Abstract

Surveillance studies have shown that <0.1% of coagulase-negative staphylococci are linezolid resistant; however, at our institution, 4% of such organisms were found to be resistant. We investigated the risk factors for and the epidemiological profile of linezolid-resistant coagulase-negative staphylococci. Susceptibility testing and pulsed-field gel electrophoresis were performed to analyze the genetic relatedness of both linezolid-resistant and linezolid-susceptible isolates. Clinical data were retrieved from medical records, and a case-case-control study was performed to identify unique risk factors for linezolid resistance. Isolates recovered from 25 patients with linezolid-resistant coagulase-negative staphylococci were examined; all but 1 of the isolates were identified as Staphylococcus epidermidis, and all but 1 had a minimum inhibitory concentration of linezolid of >256 microg/mL. Pulsed-field gel electrophoresis showed that 21 (84%) of 25 linezolid-resistant isolates exhibited genetic relatedness, whereas linezolid-susceptible isolates were of diverse clones.
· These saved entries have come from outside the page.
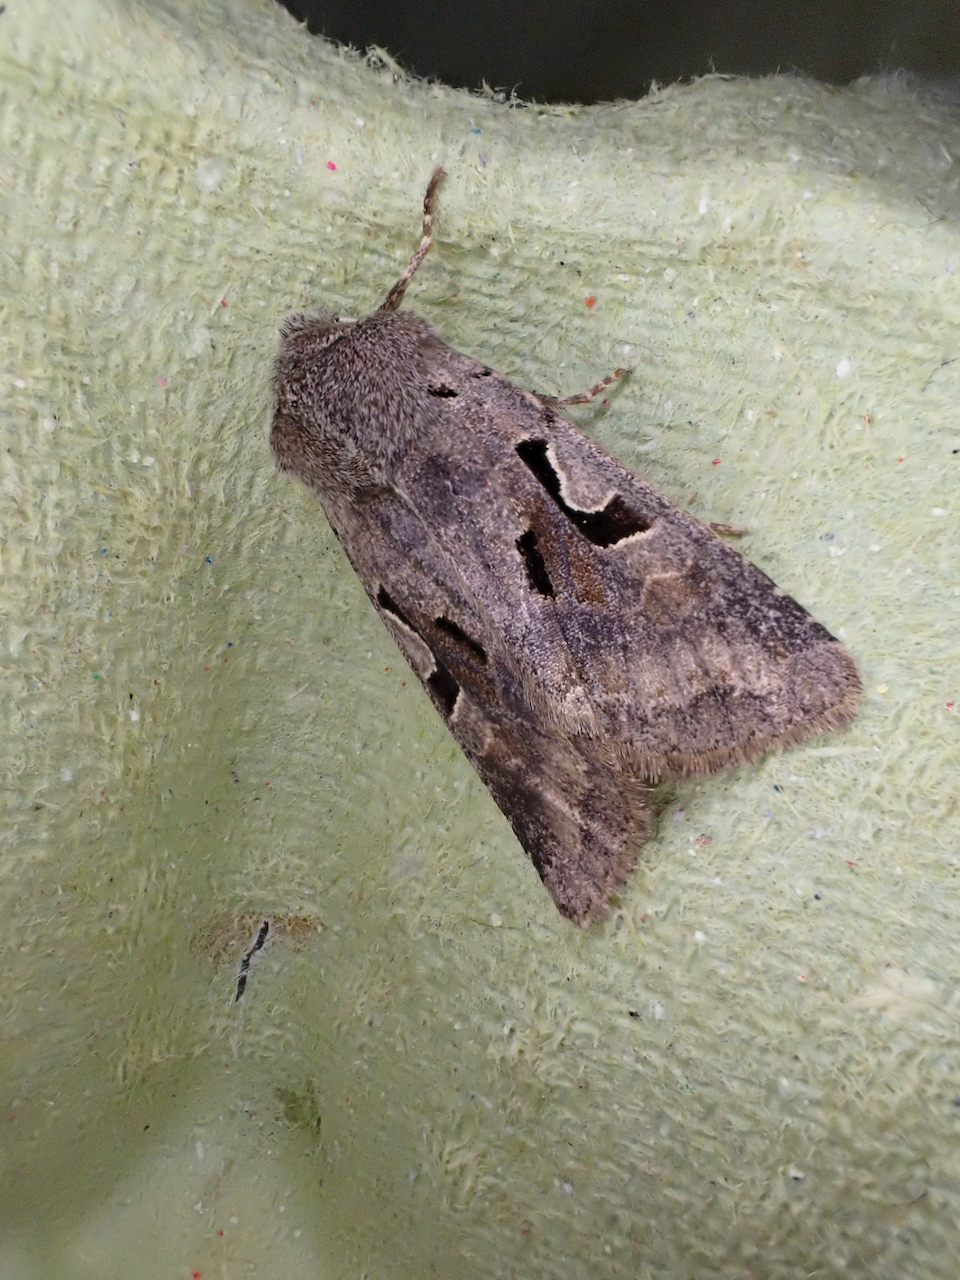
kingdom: Animalia
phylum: Arthropoda
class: Insecta
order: Lepidoptera
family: Noctuidae
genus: Orthosia
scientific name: Orthosia gothica
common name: Hebrew character
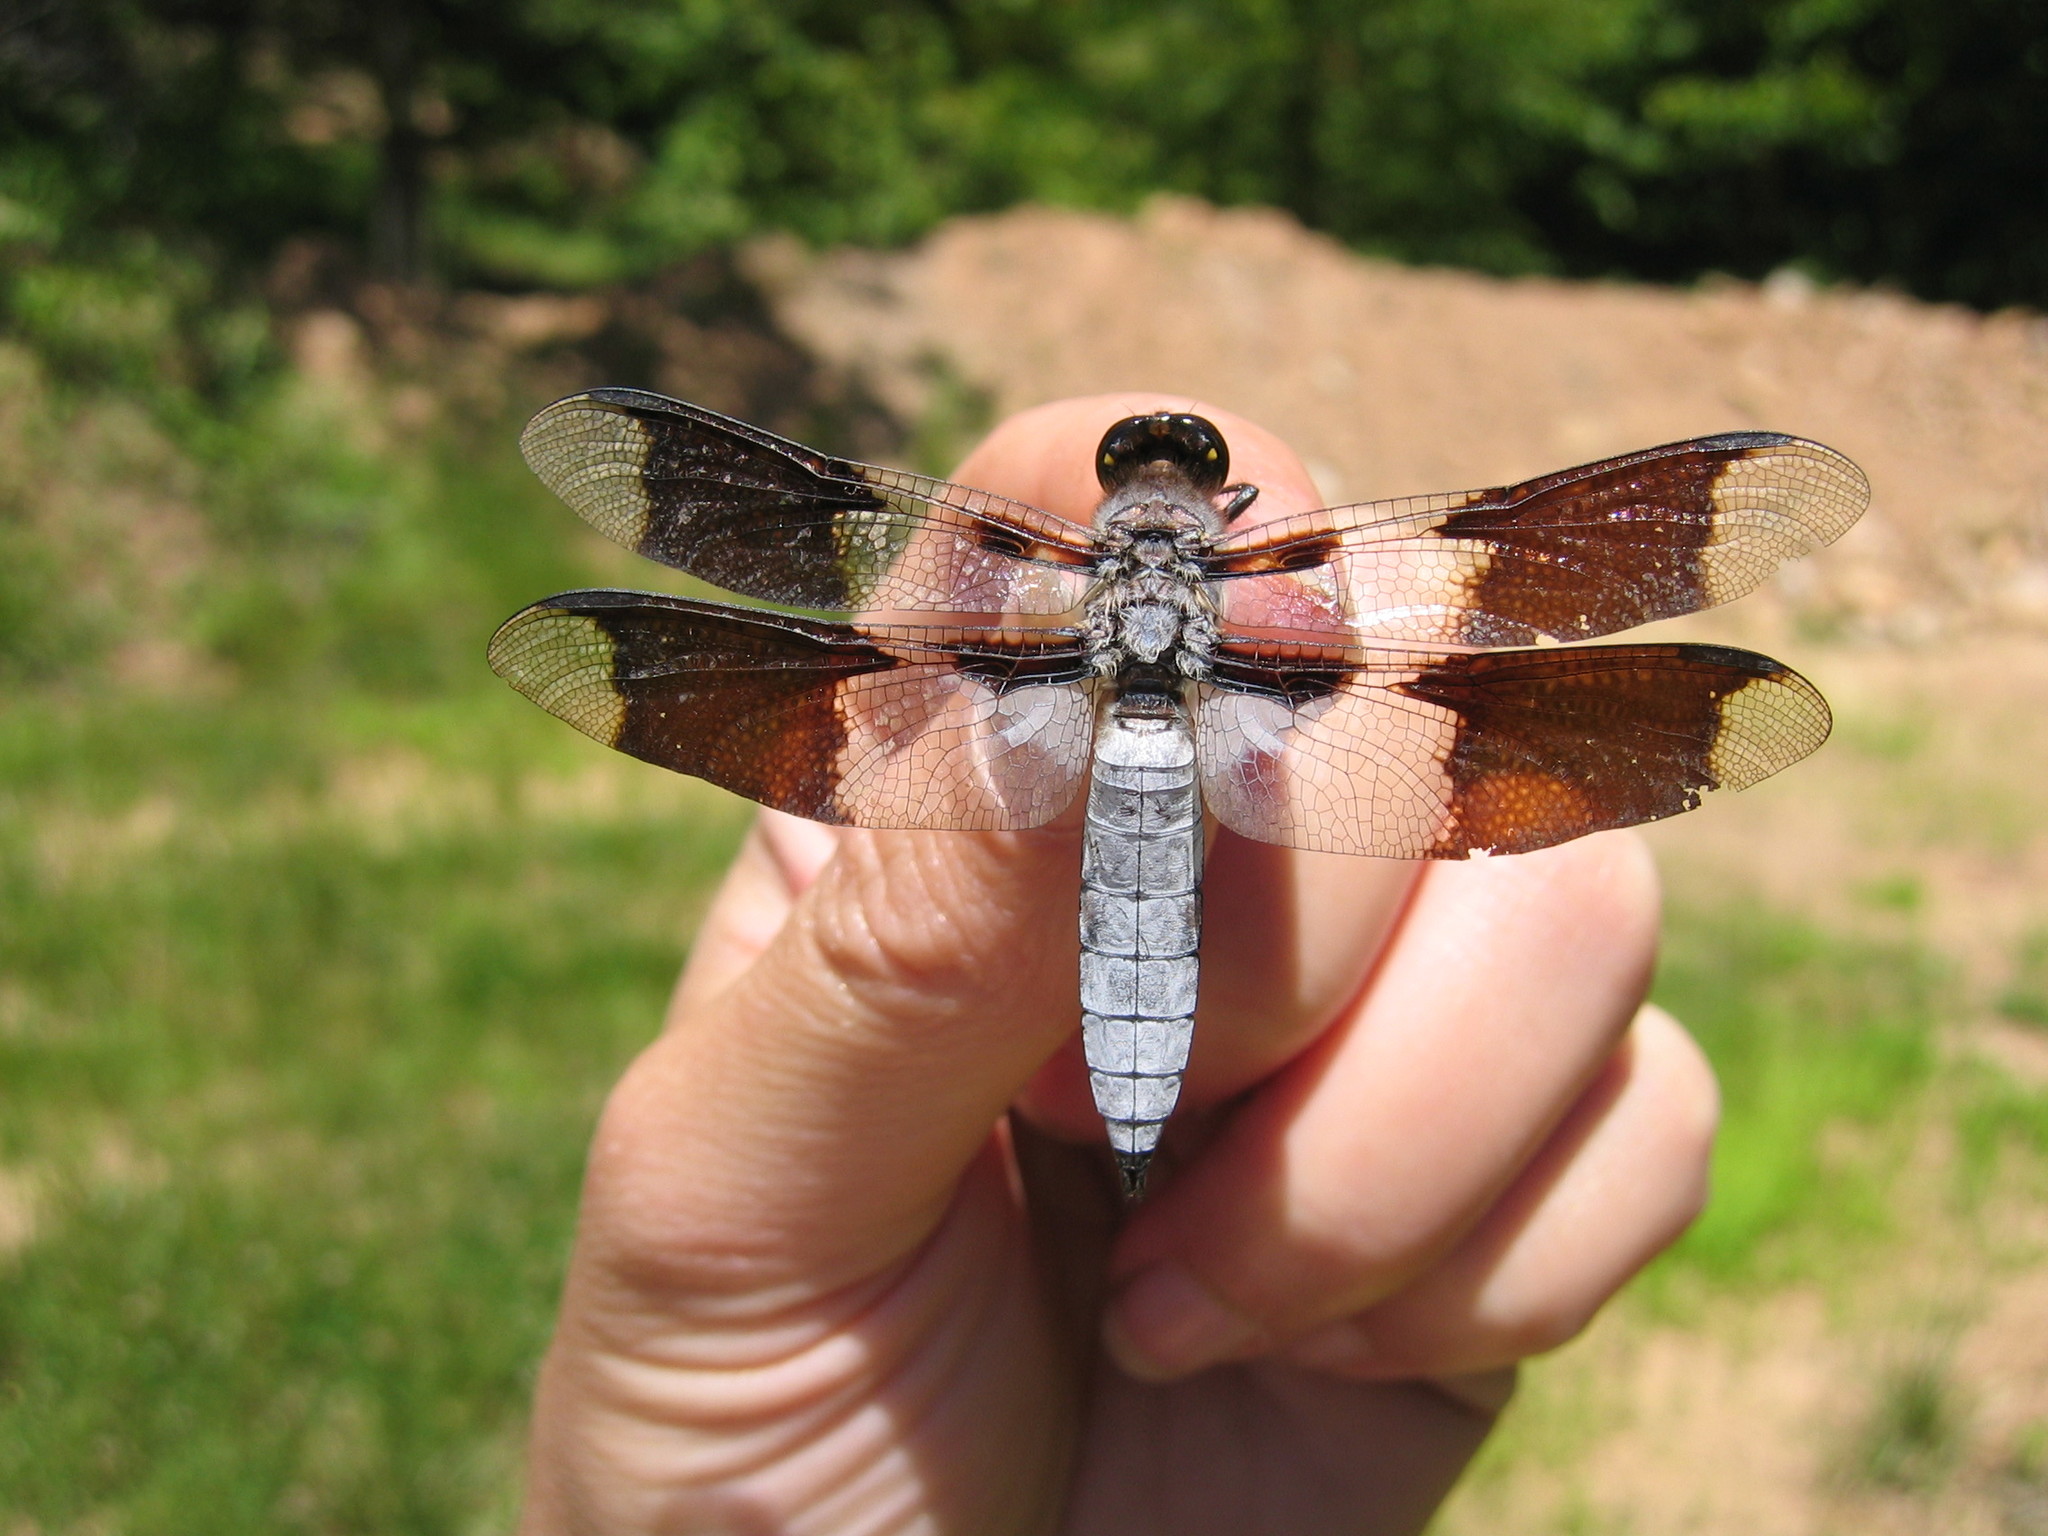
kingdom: Animalia
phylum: Arthropoda
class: Insecta
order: Odonata
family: Libellulidae
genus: Plathemis
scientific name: Plathemis lydia
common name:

Unique, independent predictors of linezolid resistance included receipt of linezolid in the 3 months preceding isolation of the coagulase-negative staphylococci (odds ratio, 20.6; 95% confidence interval, 5.8-73.0). Linezolid-resistant coagulase-negative staphylococci have emerged at our institution and are predominately of a single clone. We believe that the most likely scenario to explain this emergence is that person-to-person spread of linezolid-resistant coagulase-negative staphylococci led to establishment of skin colonization with the strain. Subsequent use of linezolid was followed by selection of the linezolid-resistant strain, which then became the dominant skin flora. The potential for a parallel scenario involving clonal dissemination followed by selection of linezolid-resistant methicillin-resistant Staphylococcus aureus is a real possibility.